This Lesson from the Pros is solely aimed at one and one purpose only: Selection of short verticals based on the current reading of the Average True Range. Although there are other ways to select which leg to sell versus which leg to buy, we are going to focus on the ATR as our determining factor in our selection of short verticals. The goal is to increase the probability of having a winning trade by placing the sold strike price outside of the normal reach of the trading range so our odds of winning increase.
Hence, let us start with the Investopedia definition of the ATR: A measure of volatility introduced by Welles Wilder. Wilder originally developed the ATR for commodities, but the indicator can also be used for stocks and indexes. Simply put, a stock experiencing a high level of volatility will have a higher ATR, and a low volatility stock will have a lower ATR.
Also, it could be added that the default setting of the ATR is an average of the last 14 sessions of the price actions’ true ranges. If we are looking at a particular underlying, which will remain unnamed, that is trading at $490 and has an ATR 8.97, then for our intraday trade, we should be perhaps considering selling either (490 – 8.97) 480 put or (490 + 8.97) 500 call. However, the question becomes how long are we aiming to be in such a trade? This is more logical if we are selling the weekly credit spreads on Friday, the day after they were just listed. In such case, the daily ATR is not what our focus should be because within any of the next five trading sessions, the sold leg could be threatened. Hence, let us assume that we are looking at the weekly position and we are using the weekly ATR of $14.34 on this particular underlying that is trading at $490. Figure 1 below lists the cost of call premiums. For simplicity’s sake, we will focus only on the Bear Call side.
|500 2 x OTM||1.50||2.25|
|505 3 x OTM||0.65||1.10|
|510 4 x OTM||0.20||0.50|
At the top is the 490 strike price that currently has only 0.50 cents of intrinsic value while the Asking price for the 490 call is 6.50, which means that six points are the time or extrinsic value.
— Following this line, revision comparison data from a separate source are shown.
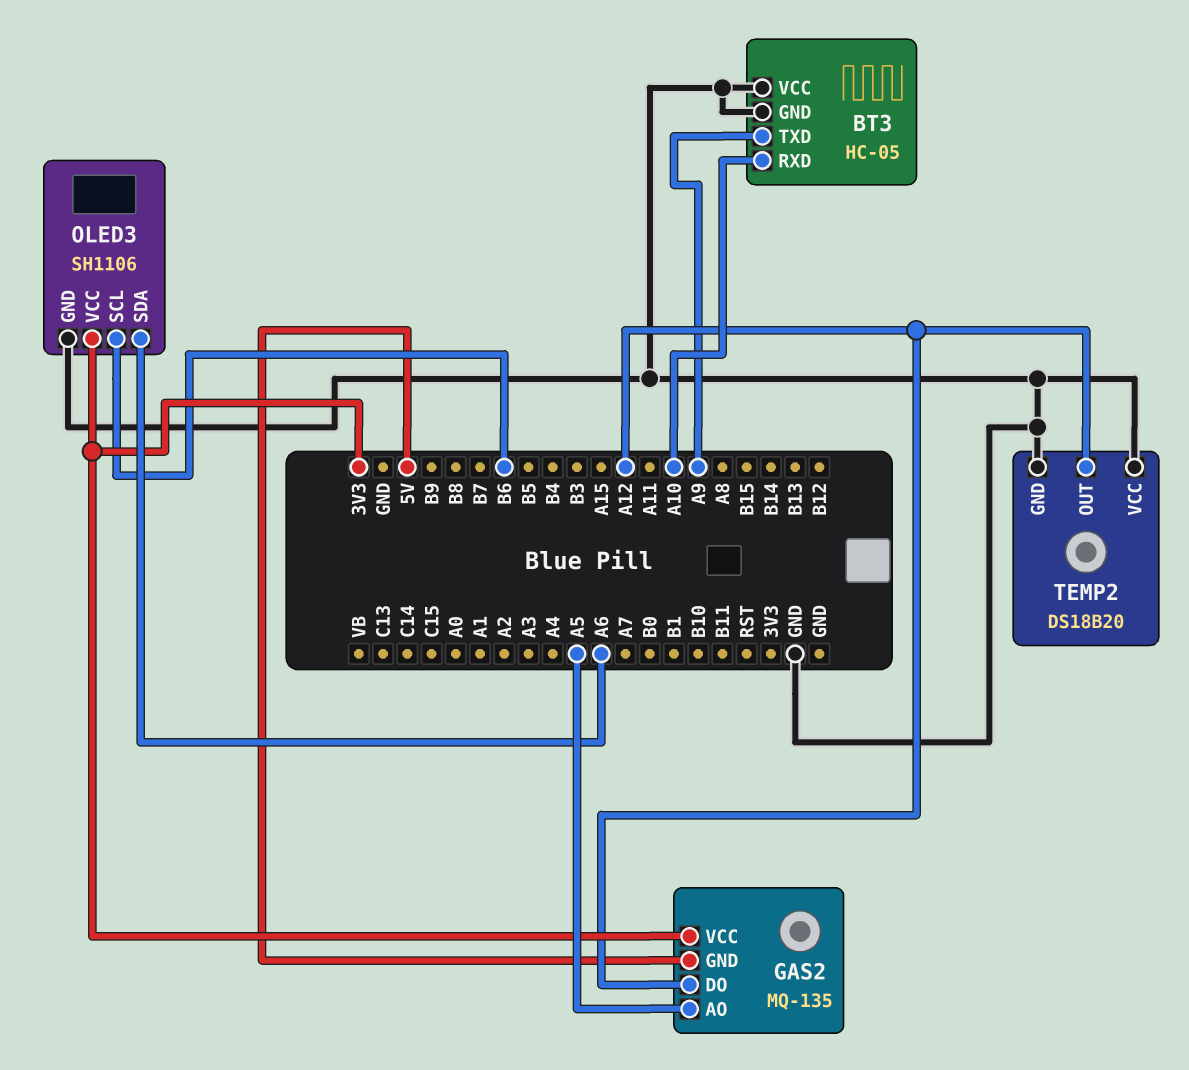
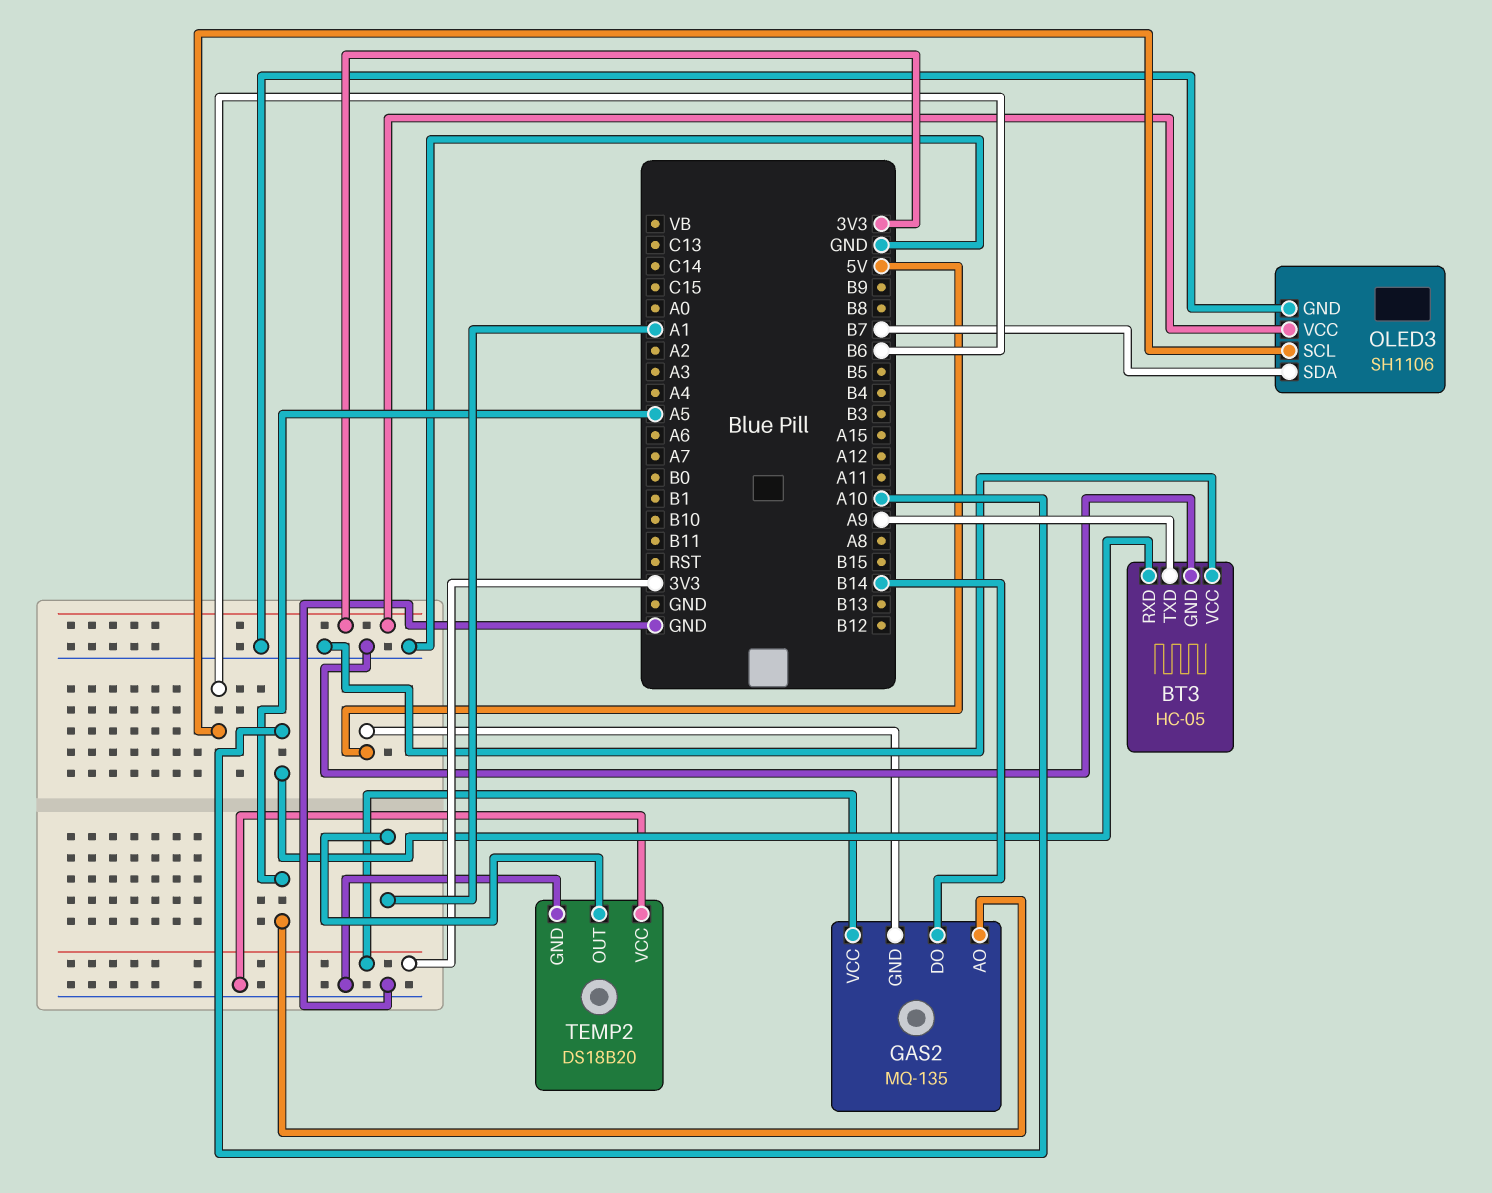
GAS2 pin DO: A12 -> B14
OLED3 pin SDA: A6 -> B7
TEMP2 pin OUT: A12 -> A1

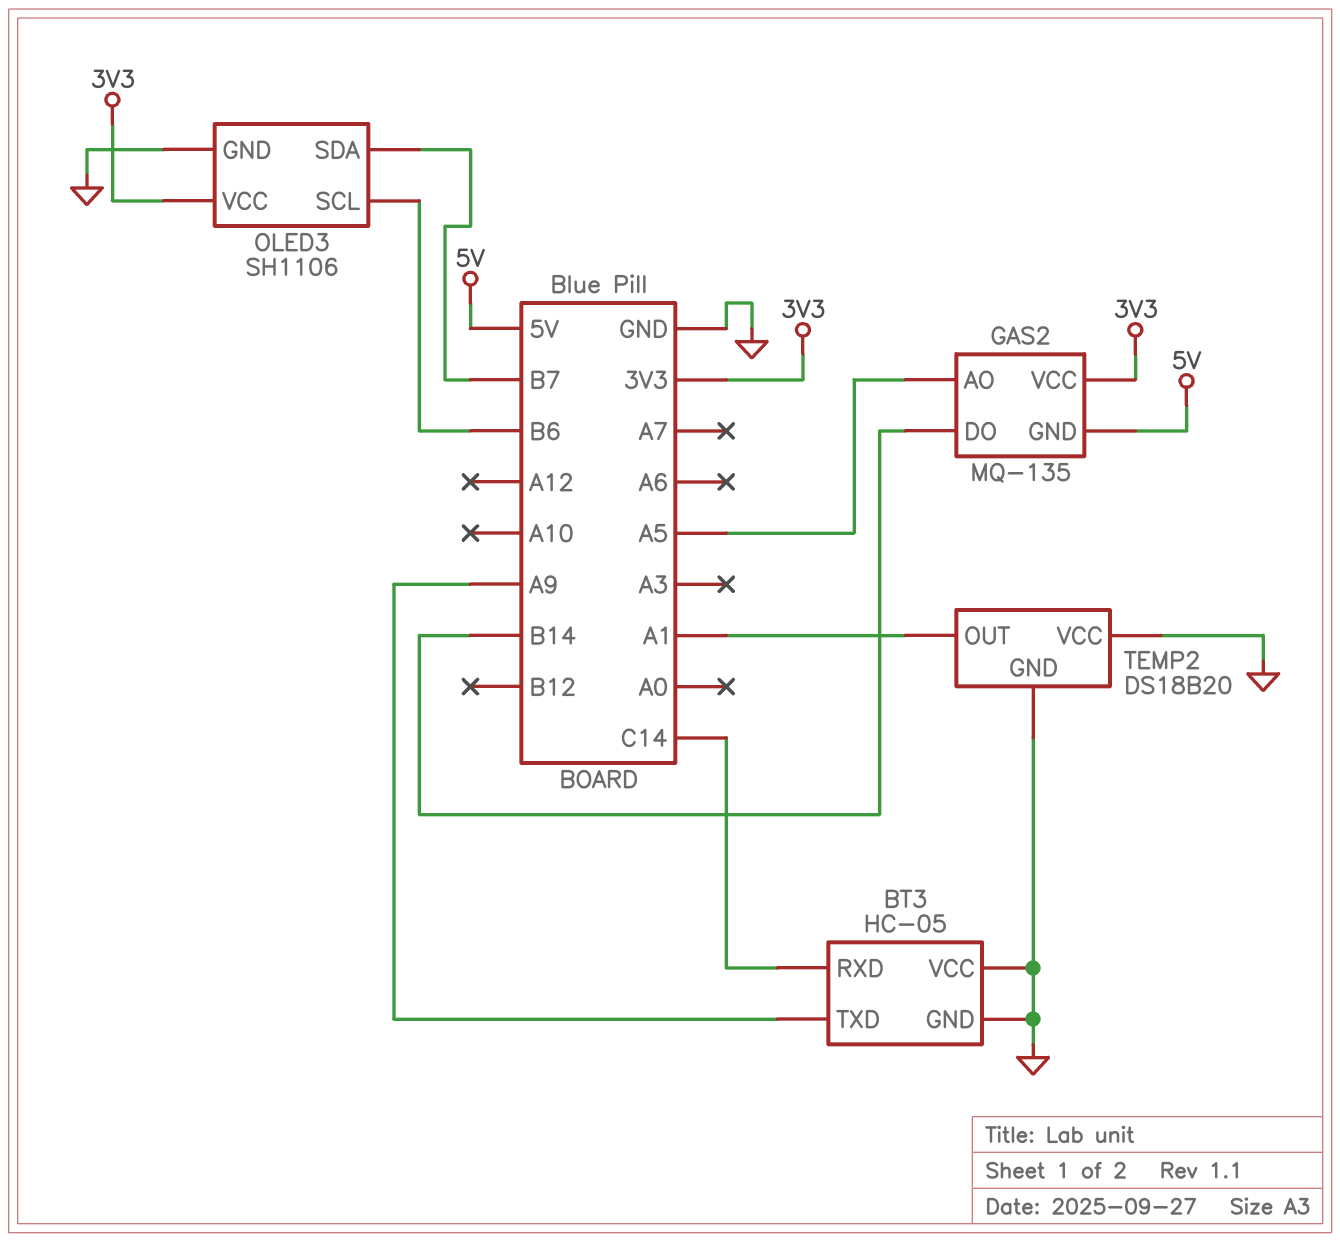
BT3 pin RXD: A10 -> C14

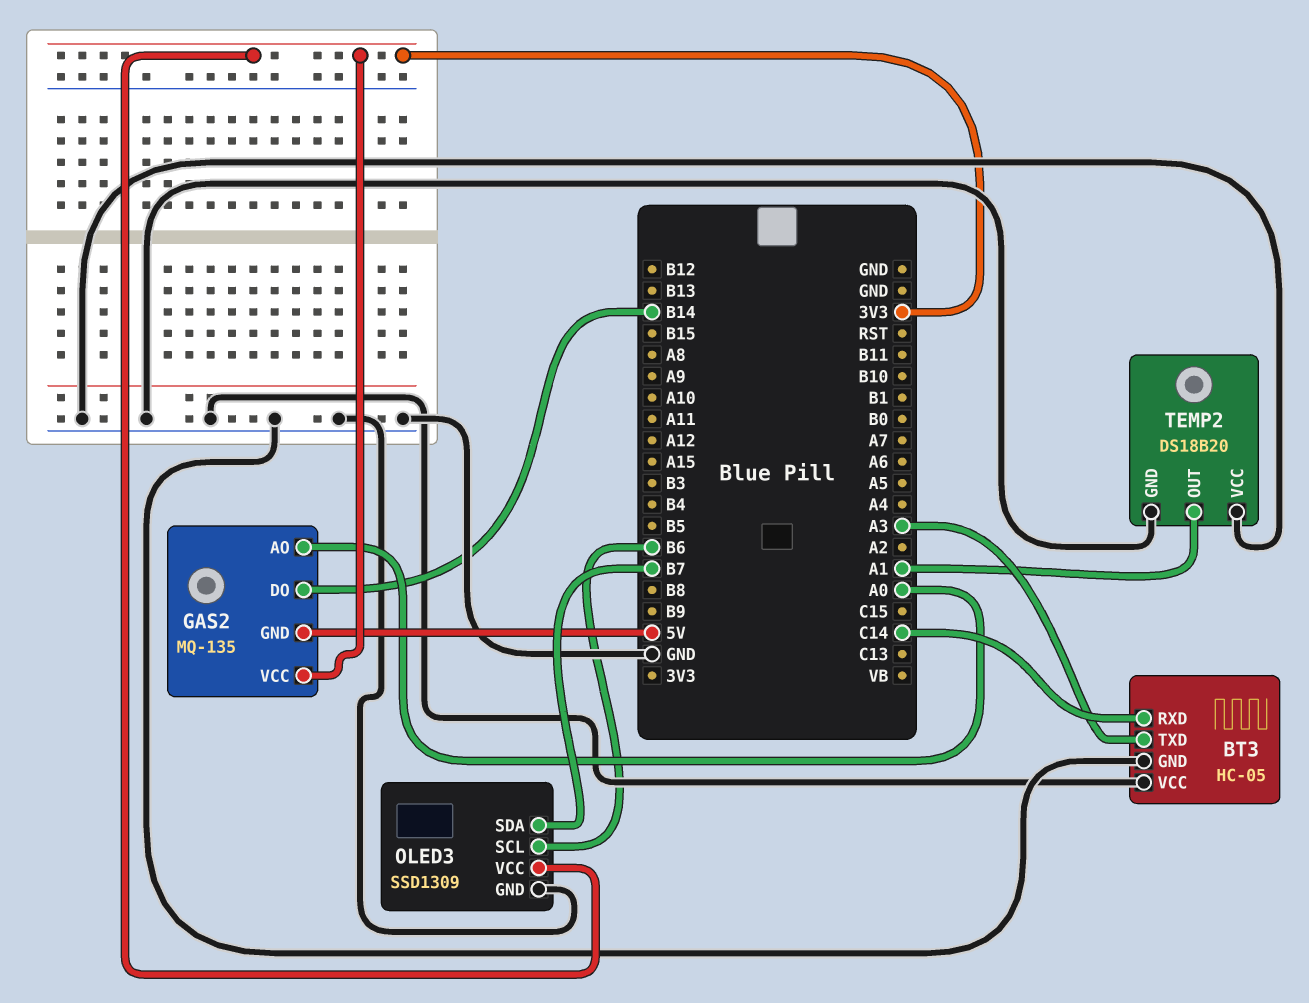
BT3 pin TXD: A9 -> A3
GAS2 pin AO: A5 -> A0
OLED3: SH1106 -> SSD1309

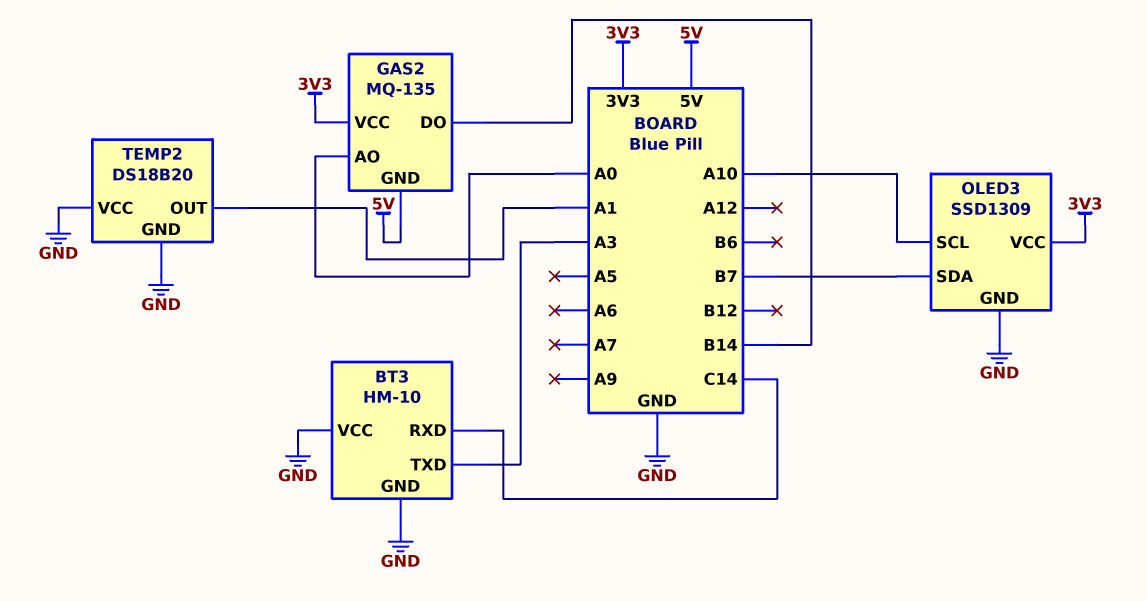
BT3: HC-05 -> HM-10
OLED3 pin SCL: B6 -> A10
The buyer of the 490 call must overcome six points of obstacle, while in our case of a Bear Call, we want to sell the rich premium. We will discuss four possible Bear Calls, the first one being the most aggressive one. This would involve selling the 490 call and protecting by purchasing a higher strike price call. We should consider this spread as an aggressive trade because the underlying would need to drop or stay where it is at 490.50 in order for us to be profitable. There is a high chance that the 490 pound gorilla (product) would not remain still in the current volatile environment, so let us avoid this one. The next table lists more acceptable choices.
Rate of return
|1||4.50||495 call||500 call||Moderate||20%|
|2||9.50||500 call||505 call||Conservative||8.6%|
|3||14.05||505 call||510 call||Super Conservative||2%|
Reading from left to right, we have the protection column. This is how far the stock would have to move to get to our short strike. Keep in mind that the weekly ATR is nearly 9 points. The second and third columns list the legs, the 4th names the degree of risk, and the last one points out that the (ROR) rate of return decreases as we move away from the current price of $490.50.
Knowing that the ROR is too small on the 505/510 call spread and also knowing that the risk is too high on the 495/500 spread, due to the weekly ATR value, we are left with only one rational choice. The conservative 500/505 Bear Call which is outside of the weekly ATR reach has its inner workings listed in the figure below. So, out of many choices, our process of elimination led us to this one.
|STO –1||500 0TM call||+1.50 (from the Bid)|
|BTO +1||505 OTM call||-1.10 (Ask)|
|Underlying trading at $490.50||Max P +0.40|
|Outlook: the underlying closing below the sold 500 call at the expiry|
|Max loss is 5.00 (difference of the two strike prices 505call – 500c) – 0.40 = 4.60|
|ROR is profit/risk, 0.40/4.60 = 8.6%|
|BEP (breakeven point) = 500.40 (sold strike price plus the premium received)|
In conclusion, there are many different ways to sell credit spreads and the use of the ATR is just one of the many possible choices that option traders using technical analysis have. Although this article has walked the reader through the logic behind using the ATR when selecting what leg to sell, it is also important to address some other issues. Blind selection simply based on the ATR distance from the sold strike price, without any observations of trend lines and/or levels of support (demand zones) and resistance (supply zones), could cause havoc. Hence, the order of importance still holds the truth whether the trade is directional or non-directional: The price and volume are at the first place, followed by the trend, (SZ & DZ), candlestick formation, and it is towards the end that the use of one or more technical indicators, such as the ATR, should be brought in place. Make sure that the order of importance does not get skewed; don’t let the ATR take up the leading role. Have many green trades.